FYI in Npgsql specifically describe isn't used to get any knowledge about
parameters - users must populate the correct parameters or query execution
fails.


> Note: it is quite easy to invent a name that is not yet used in the wild,
>>> so it is safe.
>>>
>>
>> That's problematic, how do you know what's being used in the wild and
>> what isn't? The protocol has a specification, it's very problematic to get
>> up one day and to change it retroactively. But again, the empty statement
>> seems to already be there for that.
>>
>
> Empty statement has different semantics, and it is wildly used.
> For instance, pgjdbc uses unnamed statements a lot.
> On the other hand, statement name of "!pq@#!@#42" is rather safe to use
> as a special case.
> Note: statement names are not typically created by humans (statement name
> is not a SQL), and very little PG clients do support named statements.
>

IMHO this simply isn't the kind of thing one does in a serious protocol of
a widely-used product, others seem to agree on this.

> Sir, any new SQL keyword is what you call a "retroactively defining
special semantics".
> It's obvious that very little current clients do use named
server-prepared statements.
> Statement names are not something that is provided by the end-user in a
web page, so it is not a rocket science to come up with a
> statement name that is both short and "never ever used in the wild".

The difference is that before the new SQL keyword is added, trying to use
it results in an error. What you're proposing is taking something that
already works in one way and changing its behavior.

> Shay, can you come up with a real-life use case when those "I claim the
statement will be used only once" is would indeed improve performance?
> Or, to put it in another way: "do you have a real-life case when simple
protocol is faster than extended protocol with statement reuse"?

> I do have a couple of java applications and it turns out there's a huge
win of reusing server-prepared statements.
> There's a problem that "generic plan after 5th execution might be much
worse than a specific one", however those statements are not often
> and I just put hints to the SQL (limit 0, +0, CTE, those kind of things).

I maintain Npgsql, which is a general-purpose database driver and not a
specific application. The general .NET database API (ADO.NET), like most
(all?) DB APIs, allows users to send a simple statement to the database
(ExecuteReader, ExecuteScalar, ExecuteNonQuery). Every time a user uses
these APIs without preparing, they pay a performance penalty because the
extended protocol has more overhead than the simple one.

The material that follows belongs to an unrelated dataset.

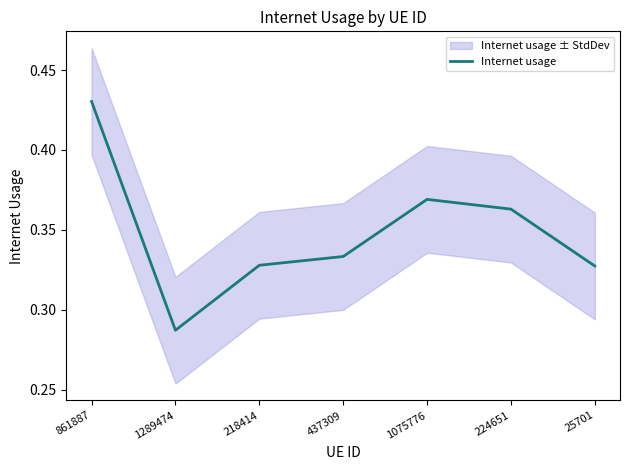

What is the label of the 7th point from the right?

861887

Obviously smart use of prepared statements is a great idea, but it doesn't
work everywhere. There are many scenarios where connections are very
short-lived (think about webapps where a pooled connection is allocated
per-request and reset in between), and the extra roundtrip that preparing
entails is too much. There are also many scenarios where you're not
necessarily going to send the same query multiple times in a single
connection lifespan, so preparing is again out of the question. And more
generally, there's no reason for a basic, non-prepared execution to be
slower than it can be.

Of course we can choose a different query to benchmark instead of SELECT 1
- feel free to propose one (or several).

FWIW I do agree at this stage we should probably benchmark a bit more and
see where we can get by optimizing the extended protocol itself (which is a
good idea regardless). If it becomes clear that it's impossible to reach
performance that's similar to the simple query, we can look into adding a
new protocol message (as I think the special-statement-name solution has
generally been rejected). I'm not sure I'll have the time to go into this
in the very near future (and it would be my first time really diving into
PostgreSQL internals) but if nobody else wants to I'll try.